▶ **WORK INSTRUCTION**: Please put the lines of the material, from the first one through the line containing "quản lý và điều hành Công ty cổ", into a Markdown table with the columns No. and Line. Leave out any blank lines.

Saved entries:
------------

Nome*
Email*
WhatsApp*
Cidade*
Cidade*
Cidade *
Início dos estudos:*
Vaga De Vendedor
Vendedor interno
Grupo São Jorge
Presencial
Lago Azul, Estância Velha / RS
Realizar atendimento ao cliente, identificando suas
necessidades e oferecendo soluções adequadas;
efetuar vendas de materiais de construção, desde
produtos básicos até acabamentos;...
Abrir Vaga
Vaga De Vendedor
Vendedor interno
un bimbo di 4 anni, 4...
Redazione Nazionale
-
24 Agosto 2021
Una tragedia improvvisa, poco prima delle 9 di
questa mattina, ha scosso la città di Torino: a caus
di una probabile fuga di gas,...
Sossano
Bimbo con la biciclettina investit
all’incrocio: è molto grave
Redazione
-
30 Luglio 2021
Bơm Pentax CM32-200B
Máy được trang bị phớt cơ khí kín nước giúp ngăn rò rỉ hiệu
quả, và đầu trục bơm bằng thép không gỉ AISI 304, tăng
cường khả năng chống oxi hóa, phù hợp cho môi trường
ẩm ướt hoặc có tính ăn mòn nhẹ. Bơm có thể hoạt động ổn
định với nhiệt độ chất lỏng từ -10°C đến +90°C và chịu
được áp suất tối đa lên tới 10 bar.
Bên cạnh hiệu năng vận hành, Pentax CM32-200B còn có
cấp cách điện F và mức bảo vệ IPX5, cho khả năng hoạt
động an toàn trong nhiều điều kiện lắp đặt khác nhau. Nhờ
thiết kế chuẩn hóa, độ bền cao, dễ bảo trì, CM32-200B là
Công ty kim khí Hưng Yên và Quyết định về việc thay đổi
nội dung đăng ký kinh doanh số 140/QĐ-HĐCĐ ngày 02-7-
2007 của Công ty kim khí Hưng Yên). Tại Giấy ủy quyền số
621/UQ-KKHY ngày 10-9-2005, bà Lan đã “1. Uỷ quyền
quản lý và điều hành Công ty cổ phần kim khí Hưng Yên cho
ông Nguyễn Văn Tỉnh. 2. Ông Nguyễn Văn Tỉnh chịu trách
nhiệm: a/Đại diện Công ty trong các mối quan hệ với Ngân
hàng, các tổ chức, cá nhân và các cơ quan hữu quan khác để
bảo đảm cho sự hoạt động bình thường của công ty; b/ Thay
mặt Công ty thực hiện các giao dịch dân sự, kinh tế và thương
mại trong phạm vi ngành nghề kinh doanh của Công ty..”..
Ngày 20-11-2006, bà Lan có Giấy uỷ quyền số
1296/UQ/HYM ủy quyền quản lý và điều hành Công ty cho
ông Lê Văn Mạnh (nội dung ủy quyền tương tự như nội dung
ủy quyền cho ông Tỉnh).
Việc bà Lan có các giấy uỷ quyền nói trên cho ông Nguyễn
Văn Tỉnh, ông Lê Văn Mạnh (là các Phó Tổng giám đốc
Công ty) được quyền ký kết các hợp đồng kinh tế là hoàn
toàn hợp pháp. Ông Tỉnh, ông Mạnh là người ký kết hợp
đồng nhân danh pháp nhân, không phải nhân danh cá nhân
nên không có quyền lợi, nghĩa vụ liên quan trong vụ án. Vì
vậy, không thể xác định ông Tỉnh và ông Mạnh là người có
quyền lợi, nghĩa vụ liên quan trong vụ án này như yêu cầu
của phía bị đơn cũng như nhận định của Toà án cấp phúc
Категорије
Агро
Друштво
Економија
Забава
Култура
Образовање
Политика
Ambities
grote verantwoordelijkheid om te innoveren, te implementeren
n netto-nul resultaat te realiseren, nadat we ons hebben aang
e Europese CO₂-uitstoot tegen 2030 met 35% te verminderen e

------------

▶ **SOLUTION FOR THIS PROBLEM**:
| No. | Line |
|---|---|
| 1 | Nome* |
| 2 | Email* |
| 3 | WhatsApp* |
| 4 | Cidade* |
| 5 | Cidade* |
| 6 | Cidade * |
| 7 | Início dos estudos:* |
| 8 | Vaga De Vendedor |
| 9 | Vendedor interno |
| 10 | Grupo São Jorge |
| 11 | Presencial |
| 12 | Lago Azul, Estância Velha / RS |
| 13 | Realizar atendimento ao cliente, identificando suas |
| 14 | necessidades e oferecendo soluções adequadas; |
| 15 | efetuar vendas de materiais de construção, desde |
| 16 | produtos básicos até acabamentos;... |
| 17 | Abrir Vaga |
| 18 | Vaga De Vendedor |
| 19 | Vendedor interno |
| 20 | un bimbo di 4 anni, 4... |
| 21 | Redazione Nazionale |
| 22 | - |
| 23 | 24 Agosto 2021 |
| 24 | Una tragedia improvvisa, poco prima delle 9 di |
| 25 | questa mattina, ha scosso la città di Torino: a caus |
| 26 | di una probabile fuga di gas,... |
| 27 | Sossano |
| 28 | Bimbo con la biciclettina investit |
| 29 | all’incrocio: è molto grave |
| 30 | Redazione |
| 31 | - |
| 32 | 30 Luglio 2021 |
| 33 | Bơm Pentax CM32-200B |
| 34 | Máy được trang bị phớt cơ khí kín nước giúp ngăn rò rỉ hiệu |
| 35 | quả, và đầu trục bơm bằng thép không gỉ AISI 304, tăng |
| 36 | cường khả năng chống oxi hóa, phù hợp cho môi trường |
| 37 | ẩm ướt hoặc có tính ăn mòn nhẹ. Bơm có thể hoạt động ổn |
| 38 | định với nhiệt độ chất lỏng từ -10°C đến +90°C và chịu |
| 39 | được áp suất tối đa lên tới 10 bar. |
| 40 | Bên cạnh hiệu năng vận hành, Pentax CM32-200B còn có |
| 41 | cấp cách điện F và mức bảo vệ IPX5, cho khả năng hoạt |
| 42 | động an toàn trong nhiều điều kiện lắp đặt khác nhau. Nhờ |
| 43 | thiết kế chuẩn hóa, độ bền cao, dễ bảo trì, CM32-200B là |
| 44 | Công ty kim khí Hưng Yên và Quyết định về việc thay đổi |
| 45 | nội dung đăng ký kinh doanh số 140/QĐ-HĐCĐ ngày 02-7- |
| 46 | 2007 của Công ty kim khí Hưng Yên). Tại Giấy ủy quyền số |
| 47 | 621/UQ-KKHY ngày 10-9-2005, bà Lan đã “1. Uỷ quyền |
| 48 | quản lý và điều hành Công ty cổ phần kim khí Hưng Yên cho |